Il faut du contexte, des références et du recul pour aborder cette lecture. « Le traducteur s’est efforcé de traduire en français le mauvais allemand d’Hitler« , reprend Claire Andrieu. Le dictateur « n’était pas du tout un écrivain, il ne parlait pas une belle langue. Mais le fait que ce mauvais allemand ait séduit tant de monde dit aussi quelque chose« .

Près de cent ans après sa première parution et la Seconde guerre mondiale qui a suivi, le travail de l’édition critique menée par Fayard doit aussi permettre de continuer à expliquer les horreurs de cette période et la montée du nazisme. « Pour les pédagogues, c’est une excellente chose tout comme pour les historiens et les professeurs d’histoire de l’enseignement secondaire notamment. Ils pourront enfin se fonder sur une étude savante du texte« , argumente Pierre-André Taguieff. Selon lui, il faudrait même des traductions et des ouvrages de ce type dans toutes les langues. Notamment pour casser la montée de l’antisémitisme « car son usage politique n’a jamais cessé depuis 1945« .

(1) C’est le débat entre l’intentionnalisme et le fonctionnalisme. 

Pierre-André Taguieff philosophe, politologue et historien des idées est directeur de recherche au CNRS. Il est notamment l’auteur de « Hitler, les Protocoles des Sages de Sion et Mein Kampf – Antisémitisme apocalyptique et conspirationnisme »  aux Presses Universitaires de France.

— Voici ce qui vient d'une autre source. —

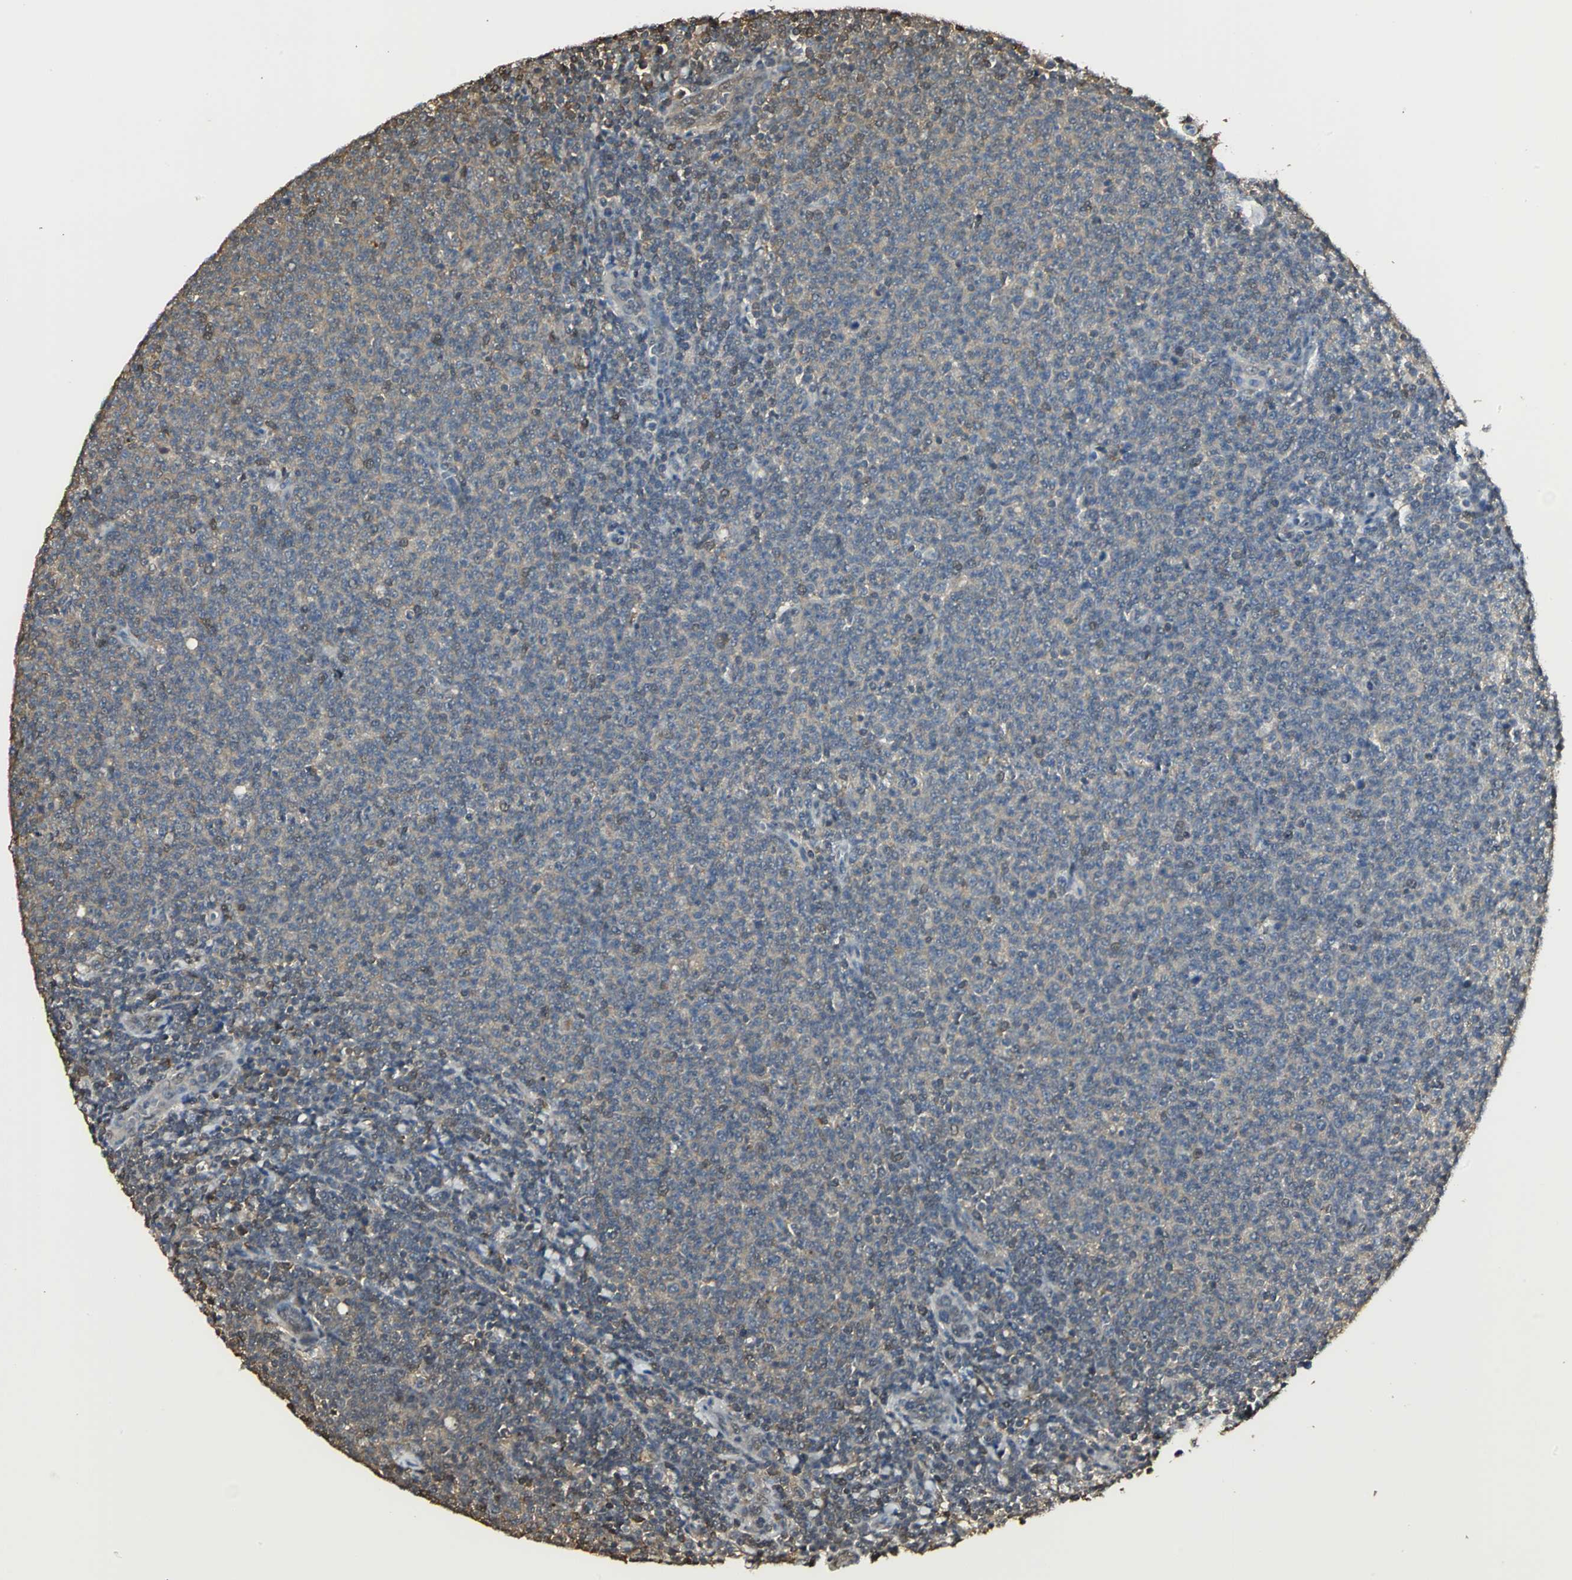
{"staining": {"intensity": "weak", "quantity": ">75%", "location": "cytoplasmic/membranous"}, "tissue": "lymphoma", "cell_type": "Tumor cells", "image_type": "cancer", "snomed": [{"axis": "morphology", "description": "Malignant lymphoma, non-Hodgkin's type, Low grade"}, {"axis": "topography", "description": "Lymph node"}], "caption": "Human lymphoma stained with a protein marker shows weak staining in tumor cells.", "gene": "PARK7", "patient": {"sex": "male", "age": 66}}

Claire Andrieu a notamment travaillé sur la spoliation et la persécution des juifs. Son dernier ouvrage, « Tombés du ciel. Le sort des pilotes abattus en Europe 1939-1945« , est sorti en avril 2021 aux Editions Tallandier.

Pour rappel:

En 1930, la presse nazie encourage la lecture de Mein Kampf et en 1933, alors qu’Hitler devient chancelier du Reich, il s’en vend 900.000 exemplaires. En 2015, on estimait que douze millions d’exemplaires de cette version originale avaient été vendus dans le monde, sans compter les nombreux téléchargements numériques.

A noter:

L’éditeur ne touchera pas d’argent. Les éventuels bénéfices iront à la Fondation Auschwitz-Birkenau, partenaire de l’opération pour les questions financières.